You have to break things down into their tiny little annoying constituent parts and figure out how to make each part effortless before you can do the complicated stuff (scales, licks) effortlessly.  Some people, I’m convinced, pick up the athletic aspect of the instrument easily and have no trouble because they just grasp the fundamentals more instinctively and naturally, and others, like me, never really learn the first steps right.  You might come up with workarounds – I had some serious slur-based vocabulary at one point – but you’ll always be limited until you fix the weak link.

You Have to Make Choices

I’m working backwards here, because a pre-requisite to fixing your weak links is knowing what you are supposed to do.  Let me say that again, because it is shockingly important and, again, I feel almost universally misunderstood.  You have to know what you are supposed to do on the instrument before you can do it.

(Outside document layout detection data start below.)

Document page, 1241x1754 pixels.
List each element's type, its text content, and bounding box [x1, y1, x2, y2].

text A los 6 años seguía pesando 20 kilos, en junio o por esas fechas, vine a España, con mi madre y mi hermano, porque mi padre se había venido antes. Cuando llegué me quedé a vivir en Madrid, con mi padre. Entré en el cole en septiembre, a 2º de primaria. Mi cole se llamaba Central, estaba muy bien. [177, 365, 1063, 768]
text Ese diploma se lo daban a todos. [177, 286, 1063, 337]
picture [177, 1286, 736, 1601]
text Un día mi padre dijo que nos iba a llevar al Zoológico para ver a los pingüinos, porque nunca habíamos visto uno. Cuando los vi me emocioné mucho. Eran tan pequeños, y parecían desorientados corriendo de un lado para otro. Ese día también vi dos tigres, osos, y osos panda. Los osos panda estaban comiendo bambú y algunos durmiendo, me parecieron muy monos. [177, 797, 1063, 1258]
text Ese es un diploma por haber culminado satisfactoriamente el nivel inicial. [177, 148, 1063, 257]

One of the more helpful instructional manuals out there is Jamey Andreas’ The Principles of Correct Practice for Guitar.

Jamey defines practice as knowing what to do and then making sure your hands do it.  The first principle, the one about identifying your weak links is the second part of that sentence.  Making choices is the first.

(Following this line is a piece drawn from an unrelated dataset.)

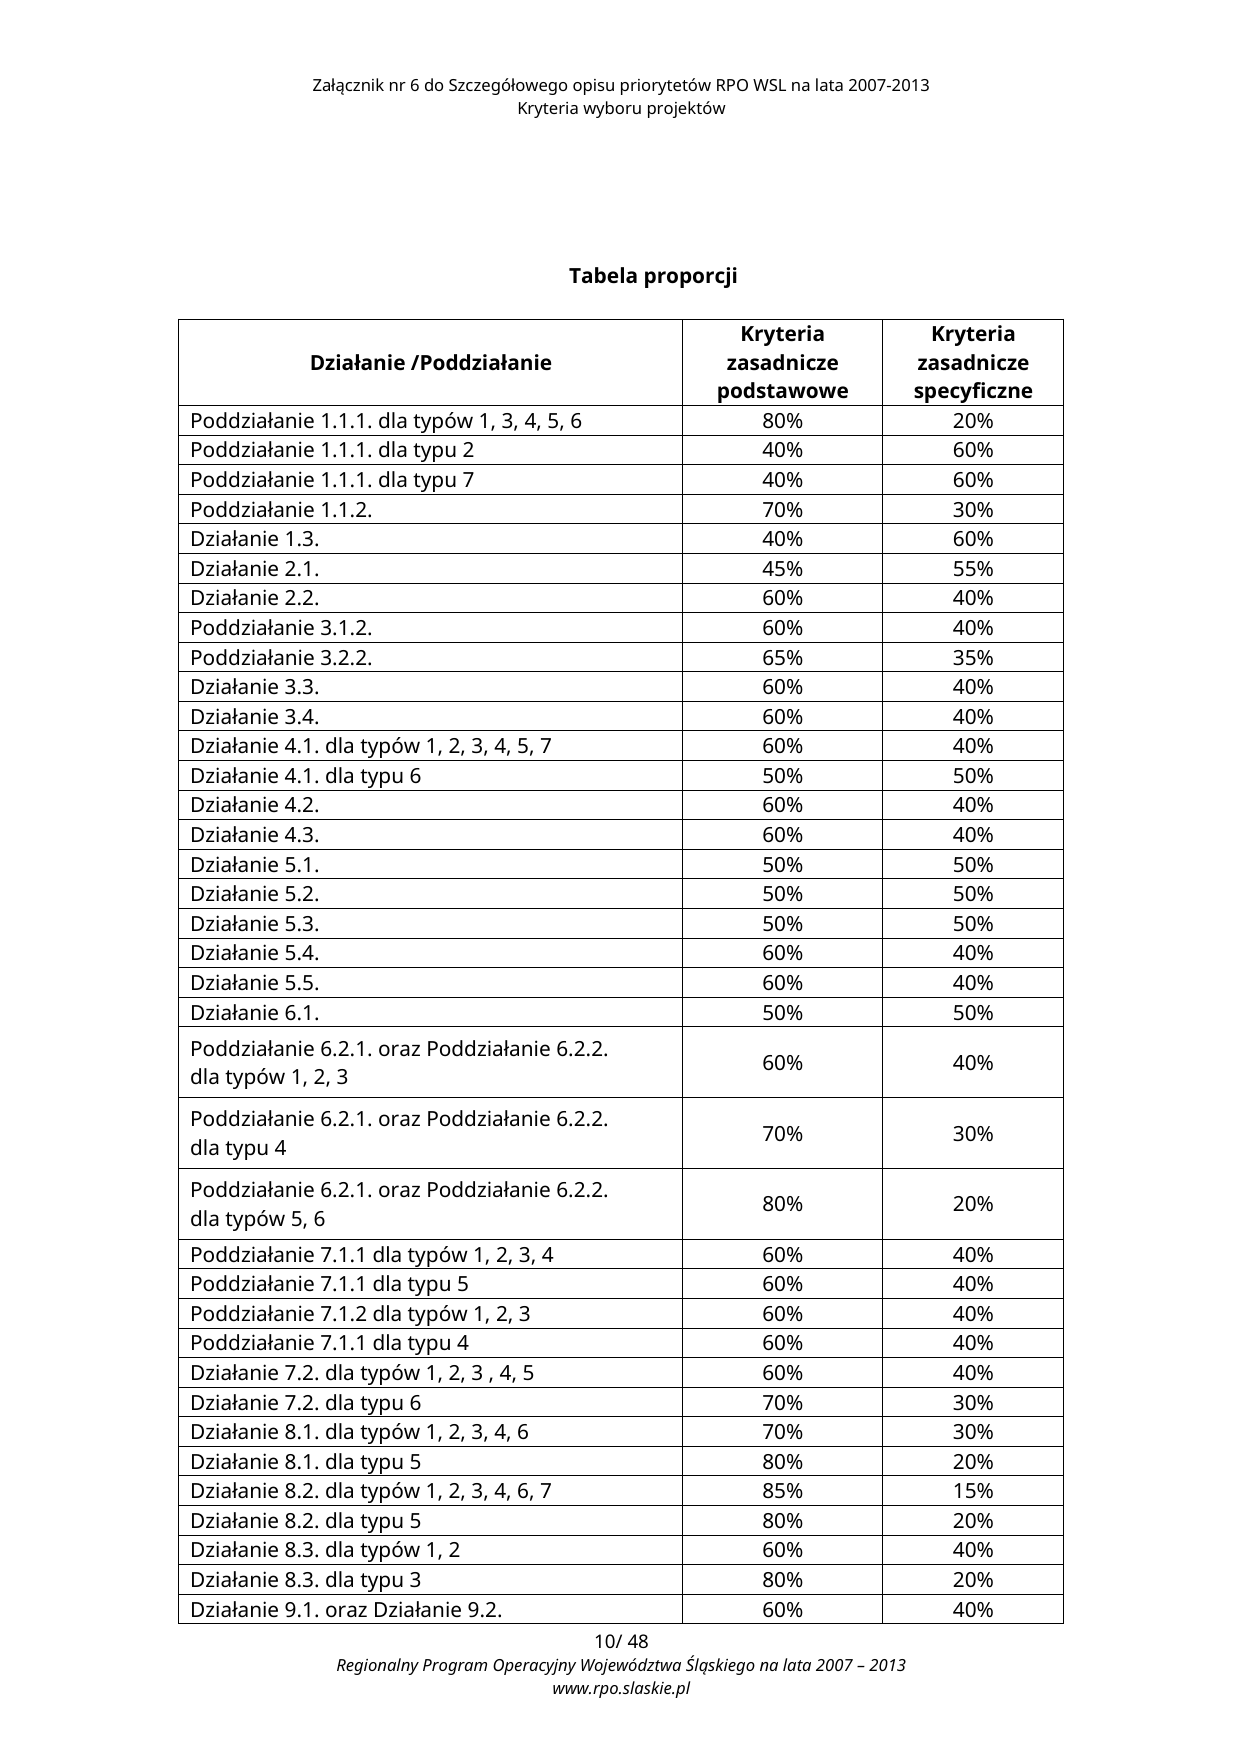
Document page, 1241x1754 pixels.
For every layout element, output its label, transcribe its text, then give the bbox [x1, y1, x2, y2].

At one point I owned two different sized arch tops strung with flat wounds, a flat top acoustic with bronze round wounds, a classical guitar with nylon strings, a solid body electric with skinny little 0.09s, and a fretless guitar that I made out of an old Ibanez RG.  I was learning Steve Vai solos, Bob Dylan tunes, Pat Metheny licks, Tuck Andress chord/melody arrangements, beginner classical pieces…you name it.

Now gathering a lot of influences is not necessarily bad, and one of the great things about the guitar is how many different ways people have devised to approach it.  But I was basically trying to get good at about a half dozen distinct playing approaches simultaneously.  It’s no wonder I sucked at all of them.

Unless you’re a truly gifted freak, the odds are that there’s not enough time in your life to even master one way of playing the guitar, much less all of them.  More importantly, there is no universal approach.  There’s no one way of playing and learning that is going to let you cover George Benson, Jimi Hendrix, Andres Segovia, Paco De Lucia, Tommy Emanuel, Tuck Andress, and Steve Vai.  It just ain’t happening.  The things they do – their basic skills set – are actually very different.

I’m sure this probably offends a good number of guitar teachers out there who will argue that there’s a certain playing position and right hand approach that will prepare you to do anything.  It’s probably some weird classical hybrid involving palm muting open strings that no one actually uses.  But, just look around.  The greats all play differently.  And they play differently because the music they are performing makes unique demands on them.

You have to make a choice about what is most important to you on the instrument and start there.  Then you have to look at the players that you think do what you want to be able to do the absolute best and start to pick apart their approach and figure out what their basic skills are.  And that takes a lot of time and dedication.

You Can Only Play What You’ve Practiced

The other points took a lot of explaining.  This one doesn’t.  We all know it, but we don’t live it.

If you can’t play it in the practice room, you will not play it live.

There are no shortcuts.  If you want to be able to do something, you have to do it.  You have to do it all.  You have to practice every little part of every thing that you want to be able to do.  And you have to practice it in the right way by paying attention to the other two points in this post.

If you want to be able to perform a 5 minute piece in front of an audience, you have to be able to play through that 5 minute piece perfectly ten times in a row at home in your bedroom.  You’re not going to have it magically come together by practicing different sections on different days.

It’s hard, it’s laborious, but it’s inescapable.